Harper has also given a step guide to each of Fayetteville’s feeder junior high schools, so that the 8th graders can start working on marching techniques before going to high school.
Since Fayetteville’s concert bands don’t practice or perform in the fall, the band room stays devoted to marching band, meaning chairs and music stands are often stowed away. “When we’re inside, we do arcs standing up,” Harper says. “During the fall, [we keep the room] clear.”
In later parts of the year, Fayetteville supports four concerts bands, so the band room is always fluctuating. “We set it up day to day,” Harper says.
Central Bucks South does the opposite. Cox keeps the band room organized for multiple ensembles at the same time. “I have a concert band and jazz ensemble setup at all times,” he says.
For concert band, Cox spreads 55 chairs throughout the first two-thirds of the room, creating four rows. Then, he leaves a 10- to 15-foot gap before the jazz setup, which continues to the back of the room. The jazz setup includes two sets of risers for trombones and trumpets, a row of chairs for saxophonists, and a baby grand piano.
At Sebring, the band has faced challenges when trying to determine the best possible setup because the room is very small and unusually shaped. “The room originally was a small shadowbox theater, so it’s this weird octagon shape,” Paniagua says.

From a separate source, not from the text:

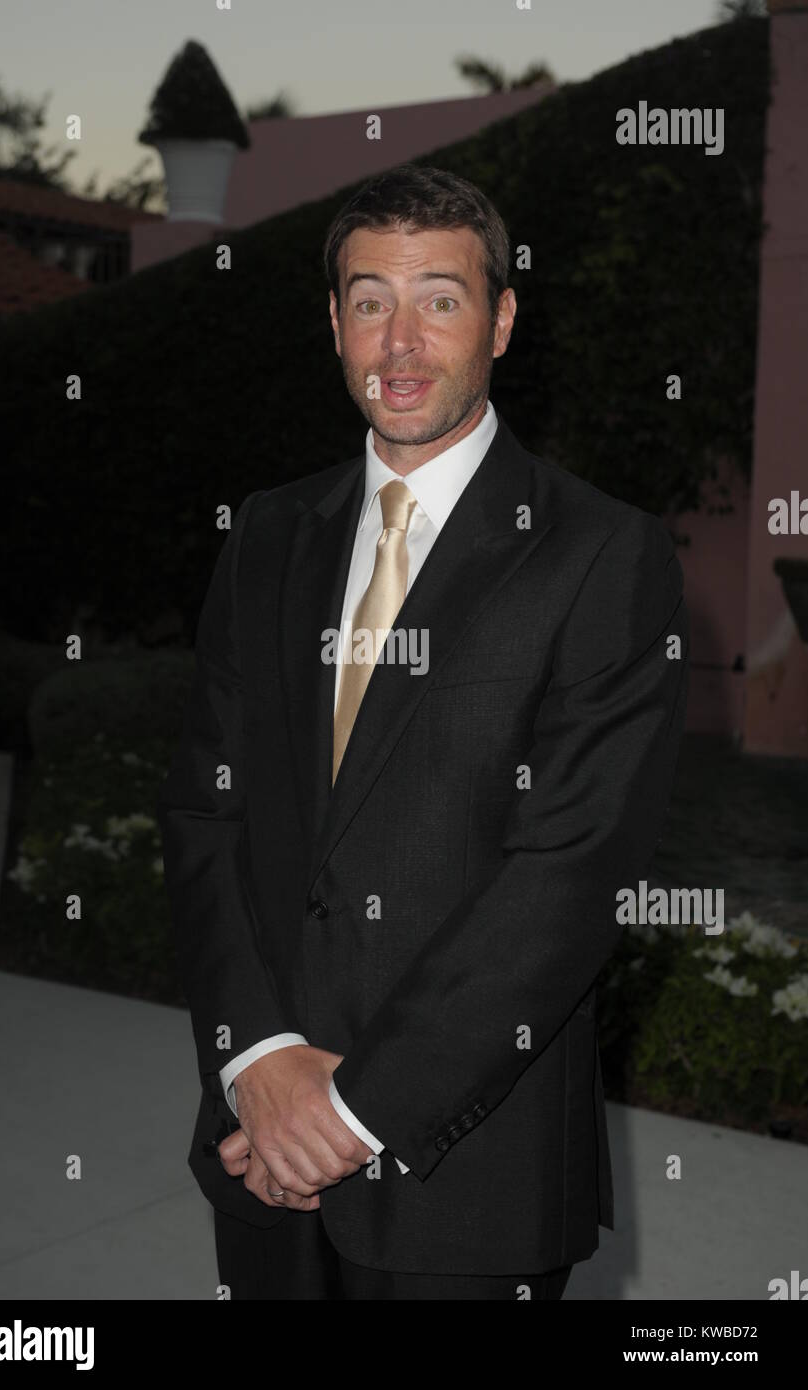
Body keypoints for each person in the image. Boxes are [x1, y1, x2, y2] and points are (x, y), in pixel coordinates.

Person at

To efficiently store equipment in a small room, Paniagua has had to think outside the shadowbox; her solution was to use as much of the room’s vertical space as possible. “We have a locker room in the back quadrant,” she says. “We’ve really had to learn to use above-locker space.”
Because of the room’s original intention, Paniagua also faced another challenge—acoustics. As a theater, the room was designed to carry and project the sound. “In a band room, you want the opposite; you want to deaden that sound,” she says.
Now all of the walls and the ceiling are covered with paneling to prevent sound from bouncing off.
For Cox, one of the most important tasks is getting his room organized in the off-season. “My biggest thing is trying to get organized in the summer,” he says. “Right now, there is nothing on the floor of my band room.”
Cox suggests cleaning out the entire band room at least once per marking period to maintain organization. “Kids will put things anywhere they want to at the end of rehearsal,” he says. “Once per marking period, we completely clear the room and set it up the next week.”
To keep Fayetteville’s room organized, Harper has always seen storage as a crucial piece of the puzzle. “You can never have enough storage,” he emphasizes. “If there’s anything we can tell someone [who wants to] build a new facility—figure out all the storage you need and multiply it by two!”
For schools undergoing renovation, Harper suggests that directors try to obtain a larger band room than they currently need. “You want to allow for growth,” he says. “You don’t want to outgrow the band room in three or four years. Build for more than what you have.”